Technology is nothing. What’s important is that you have a faith in people, that they’re basically good and smart, and if you give them tools, they’ll do wonderful things with them.
My two granddaughters, Papa and I walked out of IHOP on Sunday morning. 5-year-old Breezy was carrying her iPad, an iPhone and a flip phone. I thought she looked adorable with her hands filled with technology. She is a child of the 21st century. She is a child of the super technology generation. I don’t even know how we are going to refer to these little ones when they come of age. It will be interesting to see how sociologist “name” them when this group gets to the teen and early adult years.
They are really amazing little ones. Breezy received her iPad for Christmas 2015, and only recently got the email address to go along with it. So now she can FaceTime. When I was a kid only the Jetson’s could FaceTime. Breezy doesn’t have a clue about the Jetson’s; all she knows is she has FaceTime and she likes to call me. The other evening she called while I was playing Hay Day on my tablet.
I could see from the pink walls that she was in her room leaning up against the giant pink stuffed unicorn we bought her for Valentine’s Day. She looked very comfy. But, it wasn’t long before she was up taking me on a virtual tour down the hall to show me the new paint-job in the kitchen. She jumped on her scooter, put the iPad in the basket, facing her, and I watched as she slid smoothly down the hallway.
After she showed off the kitchen walls, she put the iPad back in the basket, facing outward this time, and I saw where we were going as we took the trip on the scooter back down the hallway to her room. We had a brief conversation. Her mom said it was time to take her bath and wash her hair. She quickly said, “I’ll call you after my bath!”
True to her word, 30 or so minutes later, I got another call from her; this time she was wearing pajamas and had long wet hair. She kept saying, “Is it time to hang up?” I said, “Yes, now I have to take a shower.” “Call me after your shower!” she said emphatically. At the end of one call she said, “I’ll call you in the morning before school if I have time!” After a series of calls, they stopped.
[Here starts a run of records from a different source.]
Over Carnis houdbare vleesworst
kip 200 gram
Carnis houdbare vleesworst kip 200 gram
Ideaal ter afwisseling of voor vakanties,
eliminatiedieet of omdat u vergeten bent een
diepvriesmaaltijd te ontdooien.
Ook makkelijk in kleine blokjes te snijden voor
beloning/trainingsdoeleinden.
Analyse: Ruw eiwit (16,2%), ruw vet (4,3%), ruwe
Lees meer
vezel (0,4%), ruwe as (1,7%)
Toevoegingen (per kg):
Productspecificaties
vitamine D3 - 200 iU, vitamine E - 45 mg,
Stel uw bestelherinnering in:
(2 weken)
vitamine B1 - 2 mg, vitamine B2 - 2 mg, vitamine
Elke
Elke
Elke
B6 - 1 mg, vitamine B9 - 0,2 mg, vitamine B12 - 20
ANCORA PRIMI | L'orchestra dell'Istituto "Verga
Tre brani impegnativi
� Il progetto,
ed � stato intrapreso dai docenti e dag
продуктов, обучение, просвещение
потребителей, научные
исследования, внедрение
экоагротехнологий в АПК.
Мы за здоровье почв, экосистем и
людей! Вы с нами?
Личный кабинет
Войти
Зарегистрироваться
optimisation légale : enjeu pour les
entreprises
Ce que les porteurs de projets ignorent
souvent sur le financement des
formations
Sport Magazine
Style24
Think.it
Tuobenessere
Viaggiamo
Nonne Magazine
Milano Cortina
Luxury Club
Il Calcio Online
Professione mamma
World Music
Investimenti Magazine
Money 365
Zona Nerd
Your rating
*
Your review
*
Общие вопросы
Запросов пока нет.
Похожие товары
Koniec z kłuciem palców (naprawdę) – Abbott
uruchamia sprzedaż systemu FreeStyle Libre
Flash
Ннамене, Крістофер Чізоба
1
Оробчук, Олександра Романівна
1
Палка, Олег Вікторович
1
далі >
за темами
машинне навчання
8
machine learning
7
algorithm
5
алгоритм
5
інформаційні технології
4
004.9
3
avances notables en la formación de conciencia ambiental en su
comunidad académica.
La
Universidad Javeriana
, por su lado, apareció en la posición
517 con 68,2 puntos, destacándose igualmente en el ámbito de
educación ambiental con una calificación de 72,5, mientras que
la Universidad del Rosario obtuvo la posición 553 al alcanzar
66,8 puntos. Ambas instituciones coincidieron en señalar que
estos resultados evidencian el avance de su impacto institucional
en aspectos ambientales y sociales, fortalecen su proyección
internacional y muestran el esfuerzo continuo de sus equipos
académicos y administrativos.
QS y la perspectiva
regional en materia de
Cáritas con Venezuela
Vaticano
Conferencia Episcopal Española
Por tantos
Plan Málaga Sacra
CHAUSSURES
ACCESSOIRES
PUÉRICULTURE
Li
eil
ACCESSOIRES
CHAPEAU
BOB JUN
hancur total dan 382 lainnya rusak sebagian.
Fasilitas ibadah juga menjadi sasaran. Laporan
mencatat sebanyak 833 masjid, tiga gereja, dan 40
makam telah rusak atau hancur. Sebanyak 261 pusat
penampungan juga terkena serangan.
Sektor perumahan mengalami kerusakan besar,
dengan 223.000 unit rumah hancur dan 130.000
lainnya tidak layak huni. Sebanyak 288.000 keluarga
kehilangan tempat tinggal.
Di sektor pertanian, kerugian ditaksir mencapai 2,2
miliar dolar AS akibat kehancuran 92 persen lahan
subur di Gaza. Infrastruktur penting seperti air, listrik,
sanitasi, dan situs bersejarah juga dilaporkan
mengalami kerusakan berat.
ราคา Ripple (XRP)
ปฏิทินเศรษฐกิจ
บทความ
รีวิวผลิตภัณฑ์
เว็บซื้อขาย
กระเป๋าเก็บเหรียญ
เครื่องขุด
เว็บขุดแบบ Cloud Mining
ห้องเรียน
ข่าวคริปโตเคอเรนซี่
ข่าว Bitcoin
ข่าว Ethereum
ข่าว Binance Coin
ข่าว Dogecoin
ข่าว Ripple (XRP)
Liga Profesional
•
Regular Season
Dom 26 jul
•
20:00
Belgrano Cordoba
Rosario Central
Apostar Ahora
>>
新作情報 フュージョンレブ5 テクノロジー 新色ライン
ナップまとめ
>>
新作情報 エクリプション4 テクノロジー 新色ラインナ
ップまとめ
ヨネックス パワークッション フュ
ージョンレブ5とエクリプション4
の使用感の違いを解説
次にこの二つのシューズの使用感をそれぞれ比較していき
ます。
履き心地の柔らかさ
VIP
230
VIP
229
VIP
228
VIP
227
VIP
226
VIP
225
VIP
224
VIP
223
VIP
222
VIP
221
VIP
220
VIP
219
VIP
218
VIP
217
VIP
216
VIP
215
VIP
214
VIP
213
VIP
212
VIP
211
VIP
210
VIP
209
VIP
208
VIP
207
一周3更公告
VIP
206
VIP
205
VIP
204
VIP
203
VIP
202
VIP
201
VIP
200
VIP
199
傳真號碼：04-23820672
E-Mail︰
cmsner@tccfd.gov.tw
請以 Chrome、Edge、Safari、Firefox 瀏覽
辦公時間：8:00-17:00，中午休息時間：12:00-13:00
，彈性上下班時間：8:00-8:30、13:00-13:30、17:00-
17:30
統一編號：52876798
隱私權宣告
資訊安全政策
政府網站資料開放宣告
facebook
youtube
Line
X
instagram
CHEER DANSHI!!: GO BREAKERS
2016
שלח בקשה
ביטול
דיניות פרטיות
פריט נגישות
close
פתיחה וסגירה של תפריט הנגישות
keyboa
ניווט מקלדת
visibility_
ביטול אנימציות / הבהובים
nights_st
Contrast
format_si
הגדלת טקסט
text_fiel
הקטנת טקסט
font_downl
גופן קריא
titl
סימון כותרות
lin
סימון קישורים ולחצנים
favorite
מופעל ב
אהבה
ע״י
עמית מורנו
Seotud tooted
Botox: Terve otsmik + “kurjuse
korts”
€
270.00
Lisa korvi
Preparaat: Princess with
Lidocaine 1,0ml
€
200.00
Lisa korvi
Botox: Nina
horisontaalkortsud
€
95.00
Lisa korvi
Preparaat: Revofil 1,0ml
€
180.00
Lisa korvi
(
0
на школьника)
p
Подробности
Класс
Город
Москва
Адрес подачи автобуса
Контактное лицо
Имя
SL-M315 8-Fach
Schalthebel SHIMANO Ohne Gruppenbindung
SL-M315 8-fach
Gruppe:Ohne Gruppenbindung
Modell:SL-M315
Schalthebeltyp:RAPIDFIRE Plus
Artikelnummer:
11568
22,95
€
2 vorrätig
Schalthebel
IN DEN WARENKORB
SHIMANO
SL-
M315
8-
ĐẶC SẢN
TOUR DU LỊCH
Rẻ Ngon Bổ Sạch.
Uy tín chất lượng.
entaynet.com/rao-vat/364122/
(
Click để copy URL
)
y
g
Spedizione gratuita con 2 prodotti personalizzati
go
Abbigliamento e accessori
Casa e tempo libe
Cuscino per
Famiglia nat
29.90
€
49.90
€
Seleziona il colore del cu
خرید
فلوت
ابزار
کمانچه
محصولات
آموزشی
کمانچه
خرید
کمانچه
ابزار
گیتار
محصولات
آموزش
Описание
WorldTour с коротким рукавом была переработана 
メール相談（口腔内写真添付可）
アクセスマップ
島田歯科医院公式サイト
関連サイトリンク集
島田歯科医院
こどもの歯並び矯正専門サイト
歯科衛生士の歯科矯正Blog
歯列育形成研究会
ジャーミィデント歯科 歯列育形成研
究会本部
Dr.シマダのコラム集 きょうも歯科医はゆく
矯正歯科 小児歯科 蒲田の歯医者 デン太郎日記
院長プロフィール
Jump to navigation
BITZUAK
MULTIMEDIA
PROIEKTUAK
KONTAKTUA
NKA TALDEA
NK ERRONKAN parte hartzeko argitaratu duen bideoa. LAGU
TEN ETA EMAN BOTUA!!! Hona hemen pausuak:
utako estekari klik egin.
I’m sure her momma told her it was time for bed.
She calls me at least once every night. Of course I love it. I know that at five her Gigi may be her favorite person to call. Soon, I won’t even be on the list of people to call until she’s about 25. Then I might get back on the list again!
These mini-kids love their technology, but in some ways, as Steve Jobs said, to them it is also “nothing.” To Breezy, her iPad is no more special than her oversized pink unicorn or her scooter. It’s one more tool in her life with which she can do wonderful things. That is what is incredibly unique about this particular generation of children. They are amazing to watch. It is fascinating to see how they seamlessly integrate technology into their lives.
Do you have super techno mini-kid in your life? Tell me about him or her. They are pretty awesome, huh?